Bis zum 12. April 2026 ist im Jüdischen Museum Berlin die Ausstellung „Claude Lanzmann. Die Aufzeichnungen“ zu sehen

Der Franzose Claude Lanzmann (1925 bis 2018) war Journalist, Filmemacher und Chronist der Schoa. Zu seinem 100. Geburtstag präsentiert das Jüdische Museum Berlin eine Ausstellung, die sein Audio-Archiv zum Dokumentarfilm „Shoah“ von 1985 öffentlich zugänglich macht.

Die Aufnahmen dokumentieren die Gespräche, die Lanzmann und seine Mitarbeiterinnen Corinna Coulmas und Irena Steinfeldt-Levy in den 1970er-Jahren während einer mehrtägigen Recherche vor Beginn der Dreharbeiten führten. Zu Wort kamen Überlebende, Täter und andere. Was dabei berichtet wurde, prägte international die Wahrnehmung des Massenmords an den europäischen Juden. Dabei ist der Film „Shoah“ fast 10 Stunden lang und enthält kein historisches Bildmaterial.

Die Besucherinnen und Besucher der Ausstellung erwartet ein Einblick in das vielschichtige Erinnern an die Schoa in den 1970er-Jahren. Mithilfe von Kopfhörern können sich die Besuchenden in unterschiedliche Themenschwerpunkte vertiefen. Dazu gehören neben anderem die Gespräche mit den Zeitzeugen, spezifische Aspekte der Schoa und Informationen zum Film. Dabei laufen auf Monitoren Transkriptionen und Übersetzungen aus den unterschiedlichsten Sprachen mit, in denen die Gespräche geführt wurden. Auch die Hintergrundgeräusche kann man nach wie vor hören.
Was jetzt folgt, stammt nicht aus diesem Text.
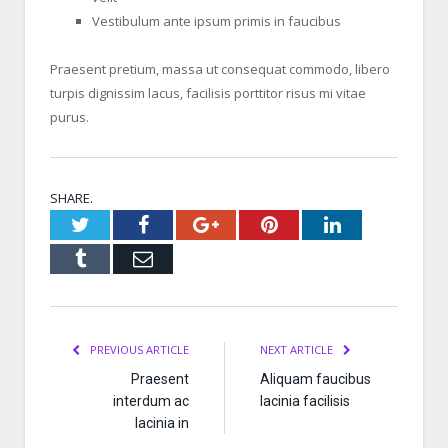
Vestibulum ante ipsum primis in faucibus
Praesent pretium, massa ut consequat commodo, libero
turpis dignissim lacus, facilisis porttitor risus mi vitae
purus.
SHARE.
Twitter
Facebook
Google+
Pinterest
LinkedIn
Tumblr
Email
PREVIOUS ARTICLE
NEXT ARTICLE
Praesent
Aliquam faucibus
interdum ac
lacinia facilisis
lacinia in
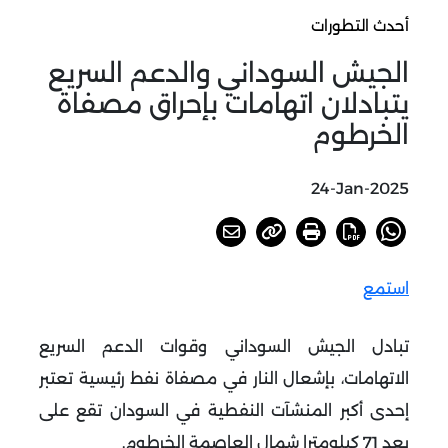
أحدث التطورات
الجيش السوداني والدعم السريع
يتبادلان اتهامات بإحراق مصفاة
الخرطوم
24-Jan-2025
استمع
تبادل الجيش السوداني وقوات الدعم السريع
الاتهامات، بإشعال النار في مصفاة نفط رئيسية تعتبر
إحدى أكبر المنشآت النفطية في السودان تقع على
بعد 71 كيلومترا شمال العاصمة الخرطوم
.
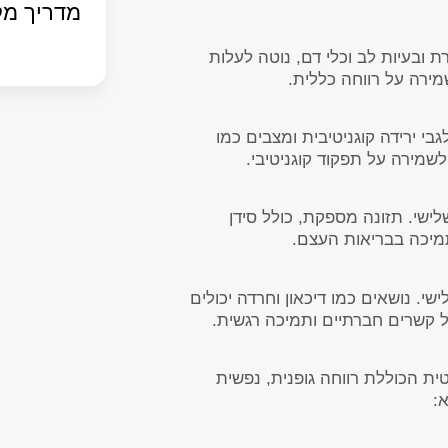
מדריך מק
ת ובעיות לב וכלי דם, נוטה לעלות
מירה על רווחה כללית.
בי ירידה קוגניטיבית ומצבים כמו
לשמירה על תפקוד קוגניטיבי.
לישי. תזונה מספקת, כולל סידן
י. נושאים כמו דיכאון וחרדה יכולים
 קשרים חברתיים ותמיכה רגשית.
ית הכוללת רווחה גופנית, נפשית
:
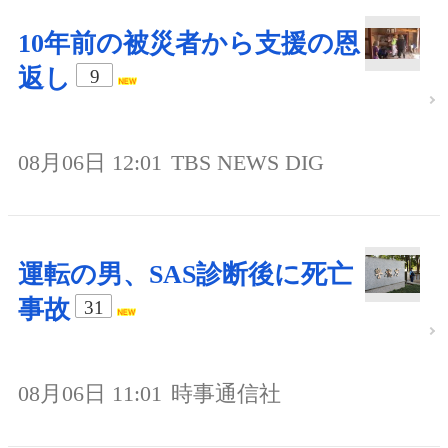
10年前の被災者から支援の恩
返し
9
08月06日 12:01
TBS NEWS DIG
運転の男、SAS診断後に死亡
事故
31
08月06日 11:01
時事通信社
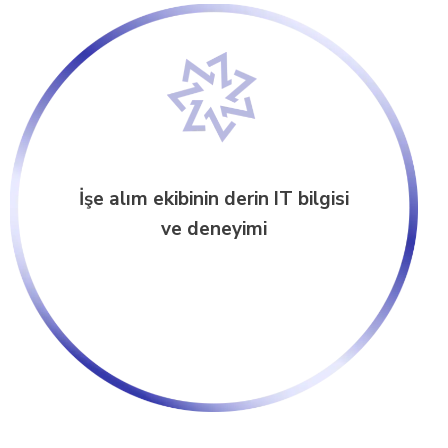
İşe alım ekibinin derin IT bilgisi
ve deneyimi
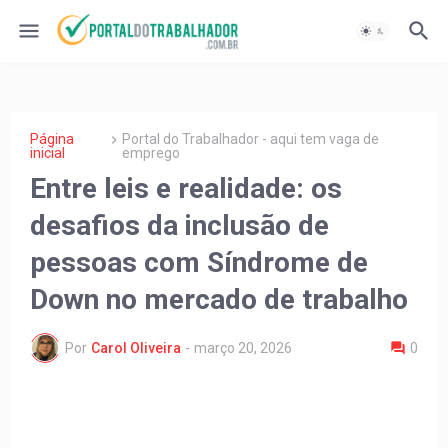
Página
Portal do Trabalhador - aqui tem vaga de
inicial
emprego
Entre leis e realidade: os
desafios da inclusão de
pessoas com Síndrome de
Down no mercado de trabalho
Por
Carol Oliveira
-
março 20, 2026
0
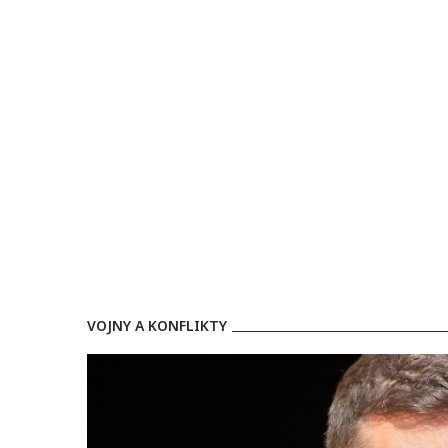
VOJNY A KONFLIKTY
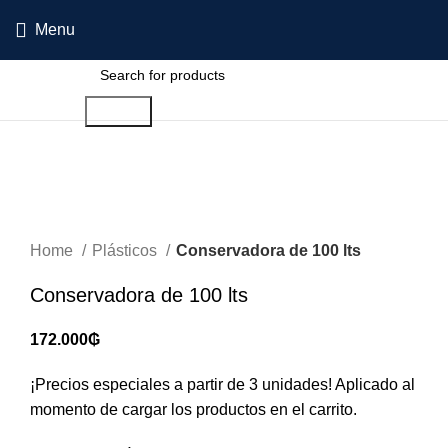
Menu
Search
Sold out
Click to enlarge
Home
Plásticos
Conservadora de 100 lts
Conservadora de 100 lts
172.000
₲
¡Precios especiales a partir de 3 unidades! Aplicado al
momento de cargar los productos en el carrito.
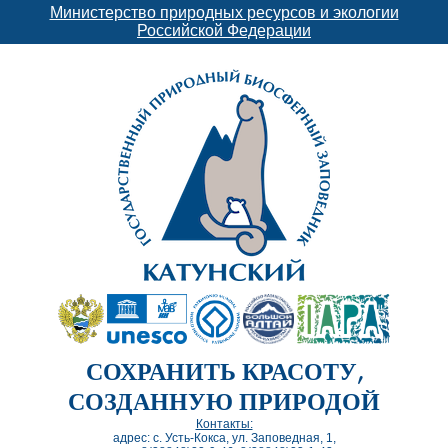
Министерство природных ресурсов и экологии
Российской Федерации
СОХРАНИТЬ КРАСОТУ,
СОЗДАННУЮ ПРИРОДОЙ
Контакты:
адрес: с. Усть-Кокса, ул. Заповедная, 1,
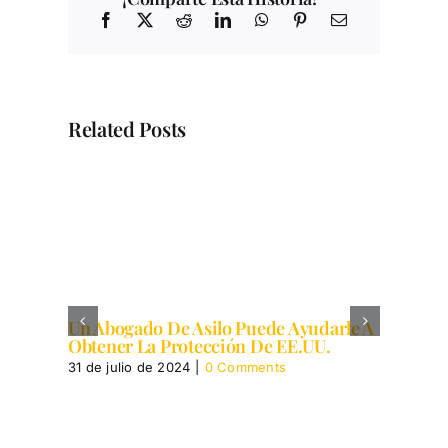
Related Posts
Un Abogado De Asilo Puede Ayudarle A
Un
Obtener La Protección De EE.UU.
La
31 de julio de 2024
|
0 Comments
31 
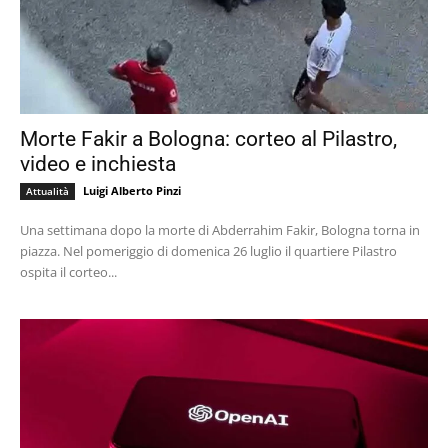
Morte Fakir a Bologna: corteo al Pilastro,
video e inchiesta
Luigi Alberto Pinzi
Attualità
Una settimana dopo la morte di Abderrahim Fakir, Bologna torna in
piazza. Nel pomeriggio di domenica 26 luglio il quartiere Pilastro
ospita il corteo...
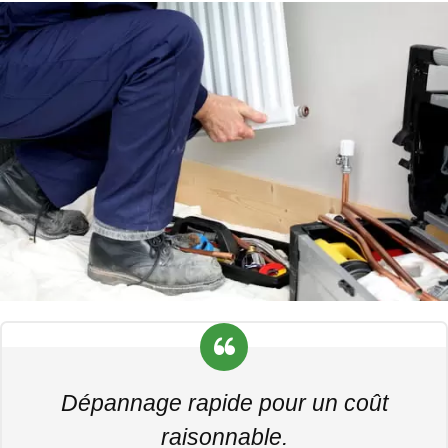
Dépannage rapide pour un coût
raisonnable.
Die Ausstellung selbst sei „visuell zurückhaltend“ gestaltet, wie es im Museum heißt, um das genaue Zuhören zu fördern. Originaldokumente aus dem Privatarchiv von Claude Lanzmann, ein Videointerview mit Lanzmanns Mitarbeiterinnen sowie weitere Dokumente und Filmaufnahmen sollen jedoch helfen, die Audioaufnahmen einzuordnen.

Ende 2021 schenkte der französische Verein Association Claude et Felix Lanzmann dem Jüdischen Museum das Audio-Archiv, das nun die Sammlung Lanzmann bildet. 2022 kamen noch einmal weitere Kassetten hinzu, sodass dem Museum ingesamt mehr als 220 Stunden Tonmaterial zur Verfügung steht. Die insgesamt 152 Audiokassetten sind inzwischen digitalisiert und die Audiomitschnitte transkribiert. Beides – der Film und die Sammlung – zählen seit 2023 zum Unseco-Weltkulturerbe.

Für alle, die nicht nach Berlin kommen, hat das Jüdische Museum wieder ein weiteres Angebot: Es gibt eine Online-Edition mit ersten Aufnahmen mit deutschen und englischen Übersetzungen, die bis Ende 2027 ausgeweitet werden soll.